In the print and promotional products world, some design mistakes stick out like sore thumbs, while others require inspections that would make ophthalmologists proud of the folks who had discovered them. Thanks to the U.S. Postal Service (USPS), it seems we have an example of the latter, as an observation by Harry Lehman, a retired government aerospace engineer, led the agency to remove a T-shirt that he contends features a Soviet airplane.
Any Cold War aviation buff would have noticed it: The U.S. Postal Service has been selling a commemorative U.S. air mail T-shirt emblazoned with a Russian airplane. USPS says that's not a Soviet-era airliner, but take a look for yourself:https://t.co/bcd4BEQQL1
— John Kelly (@JohnKelly) August 15, 2019
Right now, the mere mention of Russia makes many people uneasy. Perhaps that is why the USPS, based on Lehman’s input, pulled the T-shirt from its website. Why else would it alter its apparel offerings?

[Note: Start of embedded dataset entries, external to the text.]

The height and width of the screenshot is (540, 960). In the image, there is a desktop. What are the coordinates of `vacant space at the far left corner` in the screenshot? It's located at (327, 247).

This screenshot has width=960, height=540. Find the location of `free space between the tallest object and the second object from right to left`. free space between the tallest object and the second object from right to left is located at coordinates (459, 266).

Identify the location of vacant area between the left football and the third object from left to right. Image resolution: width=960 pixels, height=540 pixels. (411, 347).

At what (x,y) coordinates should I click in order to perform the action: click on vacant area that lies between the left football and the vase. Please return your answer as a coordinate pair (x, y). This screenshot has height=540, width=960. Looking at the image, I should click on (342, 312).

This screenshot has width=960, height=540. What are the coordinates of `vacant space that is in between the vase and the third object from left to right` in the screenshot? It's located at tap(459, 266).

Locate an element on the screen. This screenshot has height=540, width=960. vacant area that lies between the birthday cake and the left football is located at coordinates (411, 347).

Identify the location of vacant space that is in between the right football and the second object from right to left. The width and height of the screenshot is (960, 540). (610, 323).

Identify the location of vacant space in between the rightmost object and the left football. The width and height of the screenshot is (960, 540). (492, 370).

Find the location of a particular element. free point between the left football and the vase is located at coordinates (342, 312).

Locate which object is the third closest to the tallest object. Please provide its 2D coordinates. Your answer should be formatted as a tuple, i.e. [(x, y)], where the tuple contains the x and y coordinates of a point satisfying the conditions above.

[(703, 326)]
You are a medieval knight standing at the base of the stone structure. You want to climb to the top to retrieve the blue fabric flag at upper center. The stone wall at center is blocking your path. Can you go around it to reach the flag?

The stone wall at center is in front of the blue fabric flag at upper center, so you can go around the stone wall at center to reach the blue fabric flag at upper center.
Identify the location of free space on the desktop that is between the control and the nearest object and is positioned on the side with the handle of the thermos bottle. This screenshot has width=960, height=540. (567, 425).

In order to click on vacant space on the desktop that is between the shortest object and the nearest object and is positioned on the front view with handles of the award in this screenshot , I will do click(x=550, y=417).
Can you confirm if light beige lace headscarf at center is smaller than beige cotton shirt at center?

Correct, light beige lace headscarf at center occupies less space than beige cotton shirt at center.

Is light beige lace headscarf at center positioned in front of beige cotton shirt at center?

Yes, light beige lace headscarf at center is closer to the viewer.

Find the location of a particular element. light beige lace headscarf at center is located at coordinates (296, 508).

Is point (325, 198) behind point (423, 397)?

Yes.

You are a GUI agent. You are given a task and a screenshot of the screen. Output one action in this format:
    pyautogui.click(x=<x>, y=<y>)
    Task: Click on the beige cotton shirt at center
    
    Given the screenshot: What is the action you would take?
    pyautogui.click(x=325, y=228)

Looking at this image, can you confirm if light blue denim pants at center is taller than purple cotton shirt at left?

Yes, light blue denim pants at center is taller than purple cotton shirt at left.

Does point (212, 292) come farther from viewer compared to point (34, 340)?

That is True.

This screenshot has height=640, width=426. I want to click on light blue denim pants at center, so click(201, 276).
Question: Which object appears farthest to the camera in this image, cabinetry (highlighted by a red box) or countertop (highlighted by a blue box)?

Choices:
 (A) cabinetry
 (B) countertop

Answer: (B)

In his article on the matter, John Kelly notes how Lehman, upon receiving the gray T-shirt through the USPS online store, also noticed that it bore the text “United States Post Service”—rather than “Postal Service”—underneath the plane.
That gaffe alone would probably have merited pulling the tee, but the aircraft controversy is what really cemented our interest. Lehman, who worked in aviation for 33 years, is pretty confident that the T-shirt shows a Soviet Tu-114, a renowned airliner from the late 1950s until 1976 and the civilian counterpart to the Tu-95, a bomber. That would mean, according to the Washington Post, that the USPS felt it OK to sell “a shirt emblazoned with a plane of our Cold War foe.” Wondering whether anyone vetted the design, the author relays that the USPS offered to refund Lehman’s money and take the shirt back, but the buyer rejected the outreach.

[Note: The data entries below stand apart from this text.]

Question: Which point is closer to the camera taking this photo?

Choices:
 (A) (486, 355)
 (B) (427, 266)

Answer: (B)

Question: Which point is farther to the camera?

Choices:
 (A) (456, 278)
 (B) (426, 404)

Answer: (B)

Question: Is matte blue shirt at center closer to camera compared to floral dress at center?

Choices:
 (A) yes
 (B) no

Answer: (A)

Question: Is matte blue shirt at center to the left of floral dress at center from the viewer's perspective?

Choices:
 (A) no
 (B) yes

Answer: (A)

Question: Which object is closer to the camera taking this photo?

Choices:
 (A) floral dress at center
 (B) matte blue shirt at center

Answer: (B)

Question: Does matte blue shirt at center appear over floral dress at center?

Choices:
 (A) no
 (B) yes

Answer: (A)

Kelly also received an email from a USPS rep, which read:
The T-shirt image was selected by a private third party vendor, not the U.S. Postal Service, using stock imagery and was not meant to be reflective of any specific aircraft model. The plane in the design is an interpretation of a commercial airliner. It could be the vendor was looking to use a variation of [a] stock image of a Douglas DC-4 Skymaster which actually carried U.S. Mail and was depicted on a 1946 U.S. Air Mail stamp. The Tupolev Tu-114 has nothing to do with the U.S. Postal Service. The wing shape and angle are different when comparing the two planes.
This seems like a lot of consternation over a generic stock-art airplane. Although, like we said, the shirt also had a pretty glaring typo. In any case, it didn’t stop Kelly from ordering two of the shirts for himself as keepsakes before they were removed from the USPS site. Lehman won’t be returning his shirt, either.
“I told them no way. I’m keeping this shirt,” he told the Washington Post. “It’s far from a low-end T-shirt, in terms of how it’s put together. But the artwork’s just bad.”